# [TASK OBJECTIVE]
What lines below include the word "Native"? Copy each one.

########################################

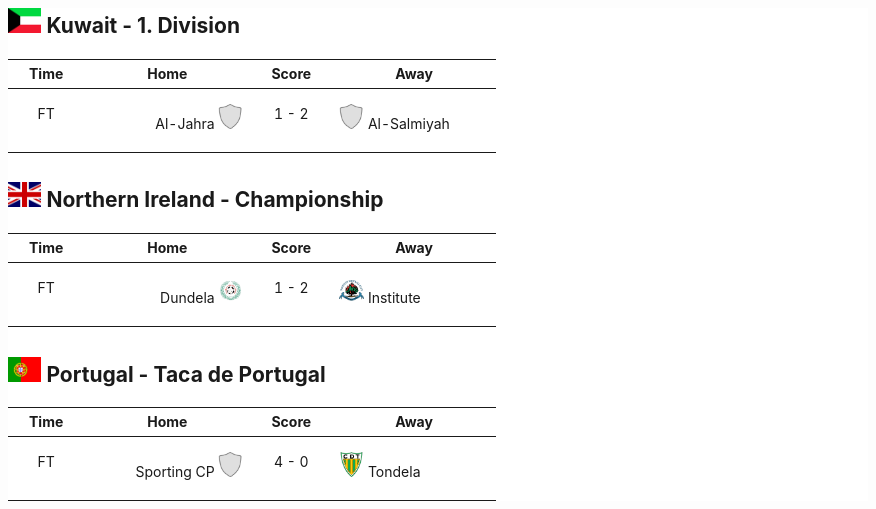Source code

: 
## <img src="/static/logos/Kuwait-1. Division.png" height="25px"> Kuwait - 1. Division

<div align="center">

&emsp;Time&emsp; | &emsp;&emsp;&emsp;&emsp;Home&emsp;&emsp;&emsp;&emsp; | &emsp;Score&emsp; | &emsp;&emsp;&emsp;&emsp;Away&emsp;&emsp;&emsp;&emsp; |
| ------------ | ------------ | ------------ | ------------ |
| <p align="center">FT</p> | <p align="right">Al-Jahra <img src="/static/logos/Al-Jahra.png" height="25px"></p> | <p align="center">1 - 2</p> | <p align="left"><img src="/static/logos/Al-Salmiyah.png" height="25px"> Al-Salmiyah</p> |
</div>


## <img src="/static/logos/Northern Ireland-Championship.png" height="25px"> Northern Ireland - Championship

<div align="center">

&emsp;Time&emsp; | &emsp;&emsp;&emsp;&emsp;Home&emsp;&emsp;&emsp;&emsp; | &emsp;Score&emsp; | &emsp;&emsp;&emsp;&emsp;Away&emsp;&emsp;&emsp;&emsp; |
| ------------ | ------------ | ------------ | ------------ |
| <p align="center">FT</p> | <p align="right">Dundela <img src="/static/logos/Dundela.png" height="25px"></p> | <p align="center">1 - 2</p> | <p align="left"><img src="/static/logos/Institute.png" height="25px"> Institute</p> |
</div>


## <img src="/static/logos/Portugal-Taca de Portugal.png" height="25px"> Portugal - Taca de Portugal

<div align="center">

&emsp;Time&emsp; | &emsp;&emsp;&emsp;&emsp;Home&emsp;&emsp;&emsp;&emsp; | &emsp;Score&emsp; | &emsp;&emsp;&emsp;&emsp;Away&emsp;&emsp;&emsp;&emsp; |
| ------------ | ------------ | ------------ | ------------ |
| <p align="center">FT</p> | <p align="right">Sporting CP <img src="/static/logos/Sporting CP.png" height="25px"></p> | <p align="center">4 - 0</p> | <p align="left"><img src="/static/logos/Tondela.png" height="25px"> Tondela</p> |
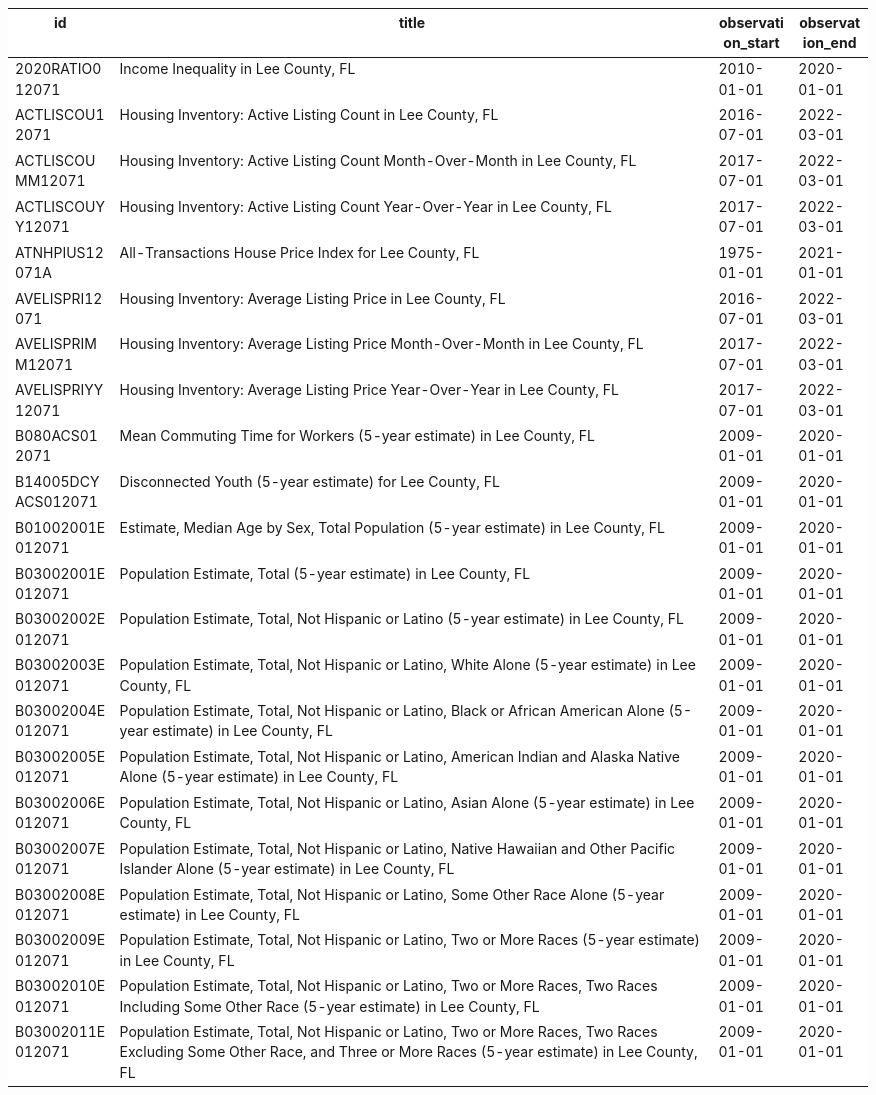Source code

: | id                        | title                                                                                                                                                                   | observation_start   | observation_end   |
|---------------------------|-------------------------------------------------------------------------------------------------------------------------------------------------------------------------|---------------------|-------------------|
| 2020RATIO012071           | Income Inequality in Lee County, FL                                                                                                                                     | 2010-01-01          | 2020-01-01        |
| ACTLISCOU12071            | Housing Inventory: Active Listing Count in Lee County, FL                                                                                                               | 2016-07-01          | 2022-03-01        |
| ACTLISCOUMM12071          | Housing Inventory: Active Listing Count Month-Over-Month in Lee County, FL                                                                                              | 2017-07-01          | 2022-03-01        |
| ACTLISCOUYY12071          | Housing Inventory: Active Listing Count Year-Over-Year in Lee County, FL                                                                                                | 2017-07-01          | 2022-03-01        |
| ATNHPIUS12071A            | All-Transactions House Price Index for Lee County, FL                                                                                                                   | 1975-01-01          | 2021-01-01        |
| AVELISPRI12071            | Housing Inventory: Average Listing Price in Lee County, FL                                                                                                              | 2016-07-01          | 2022-03-01        |
| AVELISPRIMM12071          | Housing Inventory: Average Listing Price Month-Over-Month in Lee County, FL                                                                                             | 2017-07-01          | 2022-03-01        |
| AVELISPRIYY12071          | Housing Inventory: Average Listing Price Year-Over-Year in Lee County, FL                                                                                               | 2017-07-01          | 2022-03-01        |
| B080ACS012071             | Mean Commuting Time for Workers (5-year estimate) in Lee County, FL                                                                                                     | 2009-01-01          | 2020-01-01        |
| B14005DCYACS012071        | Disconnected Youth (5-year estimate) for Lee County, FL                                                                                                                 | 2009-01-01          | 2020-01-01        |
| B01002001E012071          | Estimate, Median Age by Sex, Total Population (5-year estimate) in Lee County, FL                                                                                       | 2009-01-01          | 2020-01-01        |
| B03002001E012071          | Population Estimate, Total (5-year estimate) in Lee County, FL                                                                                                          | 2009-01-01          | 2020-01-01        |
| B03002002E012071          | Population Estimate, Total, Not Hispanic or Latino (5-year estimate) in Lee County, FL                                                                                  | 2009-01-01          | 2020-01-01        |
| B03002003E012071          | Population Estimate, Total, Not Hispanic or Latino, White Alone (5-year estimate) in Lee County, FL                                                                     | 2009-01-01          | 2020-01-01        |
| B03002004E012071          | Population Estimate, Total, Not Hispanic or Latino, Black or African American Alone (5-year estimate) in Lee County, FL                                                 | 2009-01-01          | 2020-01-01        |
| B03002005E012071          | Population Estimate, Total, Not Hispanic or Latino, American Indian and Alaska Native Alone (5-year estimate) in Lee County, FL                                         | 2009-01-01          | 2020-01-01        |
| B03002006E012071          | Population Estimate, Total, Not Hispanic or Latino, Asian Alone (5-year estimate) in Lee County, FL                                                                     | 2009-01-01          | 2020-01-01        |
| B03002007E012071          | Population Estimate, Total, Not Hispanic or Latino, Native Hawaiian and Other Pacific Islander Alone (5-year estimate) in Lee County, FL                                | 2009-01-01          | 2020-01-01        |
| B03002008E012071          | Population Estimate, Total, Not Hispanic or Latino, Some Other Race Alone (5-year estimate) in Lee County, FL                                                           | 2009-01-01          | 2020-01-01        |
| B03002009E012071          | Population Estimate, Total, Not Hispanic or Latino, Two or More Races (5-year estimate) in Lee County, FL                                                               | 2009-01-01          | 2020-01-01        |
| B03002010E012071          | Population Estimate, Total, Not Hispanic or Latino, Two or More Races, Two Races Including Some Other Race (5-year estimate) in Lee County, FL                          | 2009-01-01          | 2020-01-01        |
| B03002011E012071          | Population Estimate, Total, Not Hispanic or Latino, Two or More Races, Two Races Excluding Some Other Race, and Three or More Races (5-year estimate) in Lee County, FL | 2009-01-01          | 2020-01-01        |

########################################

# [SOLUTION TO THE PROBLEM]
| B03002005E012071          | Population Estimate, Total, Not Hispanic or Latino, American Indian and Alaska Native Alone (5-year estimate) in Lee County, FL                                         | 2009-01-01          | 2020-01-01        |
| B03002007E012071          | Population Estimate, Total, Not Hispanic or Latino, Native Hawaiian and Other Pacific Islander Alone (5-year estimate) in Lee County, FL                                | 2009-01-01          | 2020-01-01        |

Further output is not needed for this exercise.